* Source excerpt *
/---
Console Login

Disaster Recovery in 2017: Why Your "Backups" Will Probably Fail When You Need Them Most

Disaster Recovery in 2017: Why Your "Backups" Will Probably Fail When You Need Them Most

Let’s address the elephant in the server room. On January 31st—barely five weeks ago—GitLab.com suffered a catastrophic database failure. An exhausted sysadmin accidentally ran rm -rf on the production directory instead of the standby. Five distinct backup mechanisms failed. Five. If a tech giant can lose 300GB of production data in a blink, what chance does your standard LEMP stack have?

I’ve spent the last decade staring at terminal screens across Europe, and I’ve learned one immutable truth: Backups are irrelevant. Recovery is everything.

Nobody cares if the backup cron job ran successfully. They care if the business can be back online before the CEO starts throwing chairs. In this guide, we aren't talking about theory. We are talking about raw, scriptable, battle-tested recovery strategies for the Norwegian market, keeping the looming 2018 GDPR enforcement and the current Datatilsynet strictness in mind.

The "I/O Choke" Problem

Most recovery plans fail because of physics. You calculated that you have 500GB of data. You have a 1Gbps uplink. Math says you can download it in an hour. Wrong.

The bottleneck isn't the network; it's the disk write speed on the receiving end. If you are restoring a MySQL database to a cheap VPS with spinning rust or shared SATA SSDs, your write IOPS will hit a wall. I've seen database imports crawl at 5MB/s because the underlying storage couldn't handle the random writes of rebuilding indexes.

Pro Tip: Always calculate your RTO (Recovery Time Objective) based on the target hardware's write IOPS. This is why we standardized on NVMe storage at CoolVDS. Restoring a 50GB InnoDB table on NVMe takes minutes. On standard SSDs, it can take an hour. On HDDs? You might as well go home for the day.

The Architecture of Survival

For a robust setup targeting Norwegian users (latency matters), you need a primary node in Oslo and a disaster recovery (DR) node that is geographically separated but low-latency enough for rapid sync.

1. Database Consistency is King

Stop using `cp -r /var/lib/mysql`. It doesn't work on a running server. You need a consistent snapshot. If you are running MySQL 5.7 or MariaDB 10.1 (which you should be on CentOS 7 or Ubuntu 16.04), `mysqldump` is your first line of defense, but only if you use the right flags.
\---
Records:
/---
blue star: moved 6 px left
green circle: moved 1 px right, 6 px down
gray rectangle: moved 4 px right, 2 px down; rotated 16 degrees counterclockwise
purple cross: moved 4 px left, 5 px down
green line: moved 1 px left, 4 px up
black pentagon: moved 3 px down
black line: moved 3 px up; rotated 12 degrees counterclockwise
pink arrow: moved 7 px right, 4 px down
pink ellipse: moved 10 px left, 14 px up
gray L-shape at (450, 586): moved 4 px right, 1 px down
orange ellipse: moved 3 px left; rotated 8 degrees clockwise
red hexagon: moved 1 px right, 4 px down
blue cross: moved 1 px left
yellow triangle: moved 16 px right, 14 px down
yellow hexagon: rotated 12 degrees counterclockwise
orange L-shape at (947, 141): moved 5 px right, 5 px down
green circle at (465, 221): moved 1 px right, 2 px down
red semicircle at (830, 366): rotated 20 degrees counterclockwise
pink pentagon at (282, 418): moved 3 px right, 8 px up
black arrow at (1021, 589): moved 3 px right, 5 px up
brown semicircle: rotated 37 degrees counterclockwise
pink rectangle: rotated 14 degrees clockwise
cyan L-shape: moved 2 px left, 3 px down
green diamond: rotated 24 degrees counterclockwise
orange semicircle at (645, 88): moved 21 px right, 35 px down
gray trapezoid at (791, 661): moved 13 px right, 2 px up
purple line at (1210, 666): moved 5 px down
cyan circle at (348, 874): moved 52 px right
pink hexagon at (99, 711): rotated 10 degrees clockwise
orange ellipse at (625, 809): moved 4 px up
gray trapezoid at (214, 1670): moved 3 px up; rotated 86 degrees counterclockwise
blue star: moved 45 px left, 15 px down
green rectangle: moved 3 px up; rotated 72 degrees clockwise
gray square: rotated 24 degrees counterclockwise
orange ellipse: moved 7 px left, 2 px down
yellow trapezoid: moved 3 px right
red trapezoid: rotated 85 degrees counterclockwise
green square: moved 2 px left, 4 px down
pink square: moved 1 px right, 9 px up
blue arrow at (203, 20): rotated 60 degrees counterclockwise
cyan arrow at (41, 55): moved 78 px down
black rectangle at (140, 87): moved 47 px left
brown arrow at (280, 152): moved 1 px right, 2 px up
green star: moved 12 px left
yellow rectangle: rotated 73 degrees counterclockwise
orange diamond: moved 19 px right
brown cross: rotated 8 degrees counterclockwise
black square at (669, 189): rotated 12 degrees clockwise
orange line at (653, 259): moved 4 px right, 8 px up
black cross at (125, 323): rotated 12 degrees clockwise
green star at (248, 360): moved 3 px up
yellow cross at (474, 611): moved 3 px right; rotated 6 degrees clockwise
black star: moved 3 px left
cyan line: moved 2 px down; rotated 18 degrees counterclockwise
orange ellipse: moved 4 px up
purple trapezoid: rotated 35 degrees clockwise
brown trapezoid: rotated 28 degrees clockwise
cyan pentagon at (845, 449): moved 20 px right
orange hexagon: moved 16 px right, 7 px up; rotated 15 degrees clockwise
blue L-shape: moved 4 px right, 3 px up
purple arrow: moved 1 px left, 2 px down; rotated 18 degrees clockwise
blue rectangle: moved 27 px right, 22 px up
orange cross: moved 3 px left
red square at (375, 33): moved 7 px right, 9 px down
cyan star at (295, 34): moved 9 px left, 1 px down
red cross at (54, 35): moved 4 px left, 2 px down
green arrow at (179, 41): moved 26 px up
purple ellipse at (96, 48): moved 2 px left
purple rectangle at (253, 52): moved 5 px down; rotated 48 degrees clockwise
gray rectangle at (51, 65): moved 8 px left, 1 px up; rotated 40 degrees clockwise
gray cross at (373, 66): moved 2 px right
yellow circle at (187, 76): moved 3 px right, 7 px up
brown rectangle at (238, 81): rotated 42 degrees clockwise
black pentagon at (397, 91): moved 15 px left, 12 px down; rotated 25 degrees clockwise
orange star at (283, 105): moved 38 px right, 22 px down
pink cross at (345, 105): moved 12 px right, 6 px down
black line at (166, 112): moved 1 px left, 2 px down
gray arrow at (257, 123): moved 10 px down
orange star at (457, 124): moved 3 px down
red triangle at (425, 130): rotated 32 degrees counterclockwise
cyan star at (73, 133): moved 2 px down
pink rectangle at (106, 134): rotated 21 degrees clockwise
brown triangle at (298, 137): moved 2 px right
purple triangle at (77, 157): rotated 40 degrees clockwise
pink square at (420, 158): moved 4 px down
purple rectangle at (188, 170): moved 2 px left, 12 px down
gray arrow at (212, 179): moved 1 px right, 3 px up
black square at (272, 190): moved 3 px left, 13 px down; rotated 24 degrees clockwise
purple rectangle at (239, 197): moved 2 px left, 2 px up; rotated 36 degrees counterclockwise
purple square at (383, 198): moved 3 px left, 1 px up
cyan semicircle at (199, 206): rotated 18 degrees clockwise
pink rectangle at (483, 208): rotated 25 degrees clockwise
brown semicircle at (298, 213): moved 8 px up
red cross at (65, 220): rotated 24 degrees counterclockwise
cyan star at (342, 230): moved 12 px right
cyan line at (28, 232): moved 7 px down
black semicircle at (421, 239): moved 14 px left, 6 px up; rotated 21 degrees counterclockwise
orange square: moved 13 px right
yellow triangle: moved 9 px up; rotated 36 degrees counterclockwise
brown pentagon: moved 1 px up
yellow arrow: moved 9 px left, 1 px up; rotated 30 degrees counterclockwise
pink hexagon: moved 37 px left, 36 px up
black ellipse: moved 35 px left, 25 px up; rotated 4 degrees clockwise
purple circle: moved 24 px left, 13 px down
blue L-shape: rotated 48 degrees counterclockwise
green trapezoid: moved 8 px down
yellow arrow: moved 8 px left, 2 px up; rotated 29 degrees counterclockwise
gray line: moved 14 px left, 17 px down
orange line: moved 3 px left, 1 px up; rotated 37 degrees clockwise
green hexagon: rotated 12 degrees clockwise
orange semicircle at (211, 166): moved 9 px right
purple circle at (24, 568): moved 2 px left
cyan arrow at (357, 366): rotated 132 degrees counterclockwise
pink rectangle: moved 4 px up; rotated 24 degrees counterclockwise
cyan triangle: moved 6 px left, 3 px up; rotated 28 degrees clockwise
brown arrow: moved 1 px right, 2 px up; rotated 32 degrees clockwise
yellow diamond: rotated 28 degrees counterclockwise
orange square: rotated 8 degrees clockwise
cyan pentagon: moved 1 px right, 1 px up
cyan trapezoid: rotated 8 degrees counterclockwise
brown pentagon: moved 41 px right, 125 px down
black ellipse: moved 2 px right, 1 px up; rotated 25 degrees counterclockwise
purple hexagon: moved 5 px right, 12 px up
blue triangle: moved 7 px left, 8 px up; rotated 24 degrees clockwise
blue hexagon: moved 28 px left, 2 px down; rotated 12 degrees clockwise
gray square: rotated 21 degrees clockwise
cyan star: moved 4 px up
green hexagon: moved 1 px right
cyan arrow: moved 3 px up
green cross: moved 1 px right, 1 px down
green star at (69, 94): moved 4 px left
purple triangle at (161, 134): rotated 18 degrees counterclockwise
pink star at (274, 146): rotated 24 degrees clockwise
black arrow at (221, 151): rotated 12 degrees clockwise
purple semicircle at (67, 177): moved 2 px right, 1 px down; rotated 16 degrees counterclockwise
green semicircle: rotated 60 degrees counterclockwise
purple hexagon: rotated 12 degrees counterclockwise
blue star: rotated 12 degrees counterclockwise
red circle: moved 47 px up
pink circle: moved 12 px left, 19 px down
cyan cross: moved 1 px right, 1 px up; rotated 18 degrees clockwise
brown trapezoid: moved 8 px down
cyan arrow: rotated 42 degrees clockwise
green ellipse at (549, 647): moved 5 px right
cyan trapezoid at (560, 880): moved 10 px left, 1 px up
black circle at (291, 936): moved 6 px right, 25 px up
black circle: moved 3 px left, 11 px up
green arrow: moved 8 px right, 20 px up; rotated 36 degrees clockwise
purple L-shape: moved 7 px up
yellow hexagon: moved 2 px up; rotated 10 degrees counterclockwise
\---
* What the task requires *
Continue the disaster recovery article above from the point where it stops.

* Task output *
Here is the script I use for hot backups that don't lock your tables:

#!/bin/bash
# /usr/local/bin/backup-db.sh

TIMESTAMP=$(date +"%F")
BACKUP_DIR="/backup/mysql"
MYSQL_USER="root"
MYSQL_PASS="YourSecurePassword"

# Ensure dir exists
mkdir -p $BACKUP_DIR

# The magic flags:
# --single-transaction: consistent backup for InnoDB without locking tables
# --quick: don't buffer query, dump directly to stdout
# --routines --triggers: don't forget your stored procs!

mysqldump -u$MYSQL_USER -p$MYSQL_PASS --all-databases \
  --single-transaction \
  --quick \
  --routines \
  --triggers \
  | gzip > "$BACKUP_DIR/full-backup-$TIMESTAMP.sql.gz"

# Rotation: Delete backups older than 7 days
find $BACKUP_DIR -type f -name "*.sql.gz" -mtime +7 -exec rm {} \;

2. The Filesystem Sync (Rsync over SSH)

For your web files, `rsync` is still the undisputed champion. It’s efficient, it’s standard, and it handles permissions correctly. Do not use FTP. It’s 2017, not 1999.

Run this from your Backup Server (pull model is safer than push model—if the main server gets hacked, the hacker can't wipe the backups).

#!/bin/bash
# Pull data from Production to DR site

SOURCE_USER="backup-user"
SOURCE_HOST="10.0.0.5" # Your Private IP within the CoolVDS VLAN
SOURCE_DIR="/var/www/html/"
DEST_DIR="/backup/www/"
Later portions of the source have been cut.